Istinto e intelligenza sono due risposte allo stesso problema, quello di rispondere al mondo
circostante e di permettere la sopravvivenza, ma non ci danno la vera realtà, per la quale
occorre: intuizione: (da intus legere: guardare dentro), è la capacità di cogliere il cuore della
realtà, è un “istinto divenuto disinteressato, cosciente di sé, capace di riflettere sul proprio
oggetto”. L’intuizione ci conduce proprio dentro la vita, è immediata come l’istinto e
consapevole come l’intelligenza. L’intelligenza produce analisi e spezza il divenire: l’intuizione
procede attraverso la simpatia e ci porta direttamente dentro la realtà (cfr. esprit de finesse). E’
la “visione dello spirito da parte dello spirito”. Legata all’intelletto è la scienza, legata
all’intuizione è la metafisica, che ci fa entrare in rapporto con la durata. Lo slancio vitale di
esprime come umana attività creatrice, generando arte, filosofia, morale e religione.

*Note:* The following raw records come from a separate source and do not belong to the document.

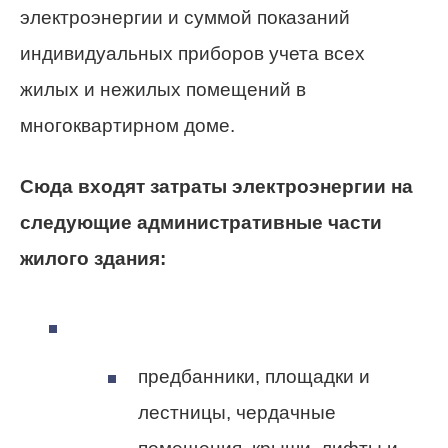
электроэнергии и суммой показаний
индивидуальных приборов учета всех
жилых и нежилых помещений в
многоквартирном доме.
Сюда входят затраты электроэнергии на
следующие административные части
жилого здания:
предбанники, площадки и
лестницы, чердачные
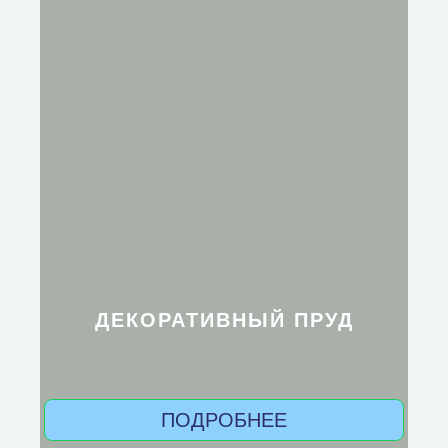
ДЕКОРАТИВНЫЙ ПРУД
ПОДРОБНЕЕ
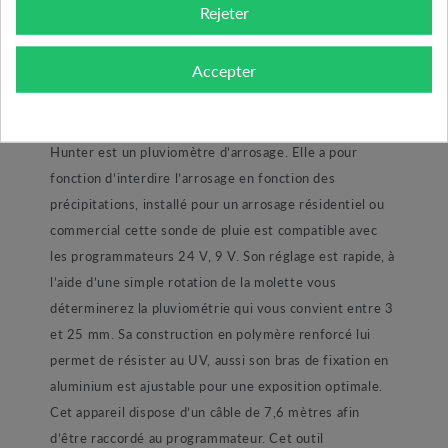
Rejeter
DESCRIPTION DU PRODUIT
Accepter
Le produit :
- La sonde de pluie MINICLIK de la marque
Hunter est un pluviomètre d’arrosage. Elle a pour
fonction d’interdire l’arrosage en fonction des
précipitations, installé pour un arrosage résidentiel ou
commercial cette sonde de pluie est compatible avec
les programmateurs 24 V, 9 V. Son réglage est rapide, à
l’aide d’une simple rotation de la molette vous
déterminerez la pluviométrie qui vous convient entre 3
et 25 mm. Sa construction en polymère renforcé lui
permet de résister au UV, aussi son bras de fixation en
aluminium est ajustable pour une exposition optimale.
Cet appareil dispose d’un câble de 7,6 mètres afin
d’être raccordé au programmateur. Cet outil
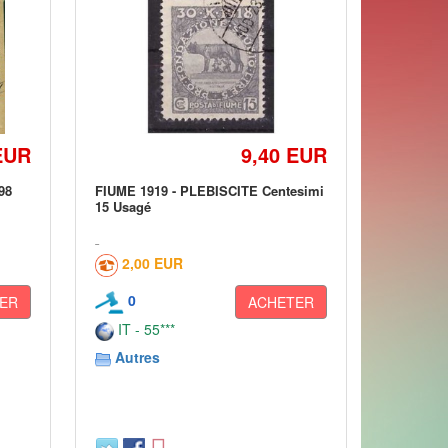
EUR
9,40 EUR
98
FIUME 1919 - PLEBISCITE Centesimi
15 Usagé
2,00 EUR
0
ER
ACHETER
IT - 55***
Autres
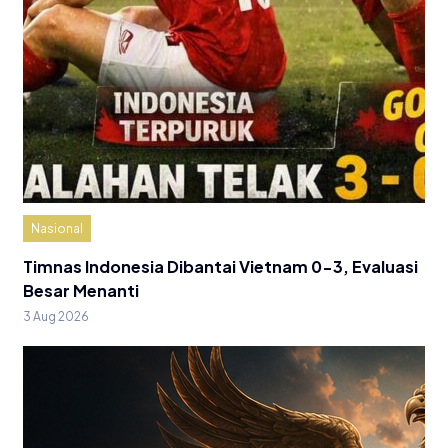
Nasional
Timnas Indonesia Dibantai Vietnam 0-3, Evaluasi
Besar Menanti
3 Aug 2026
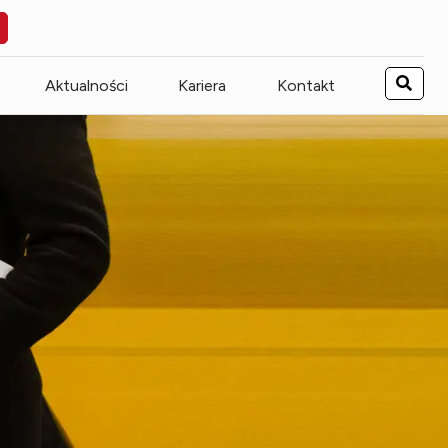
Aktualności
Kariera
Kontakt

Le due fonti della morale e della religione
Esiste una morale generata dalla pressione sociale che produce la società chiusa, simile a un
formicaio e dominata dall’abitudine, Esiste una morale generata da uno slancio di amore, che
crea forme nuove di vita, i cui fondatori vanno al di là del gruppo a cui appartengono per
guardare all’uomo in quanto uomo, all’intera umanità.
Così esistono una religione statica e una religione dinamica, caratterizzata dal misticismo,
dall’amore per Dio e per l’umanità.
L’umanità oggi, dominata dalla tecnica, ha particolarmente bisogno di mistici, Un supplemento
d’anima è necessario per guarire i mali del mondo contemporaneo.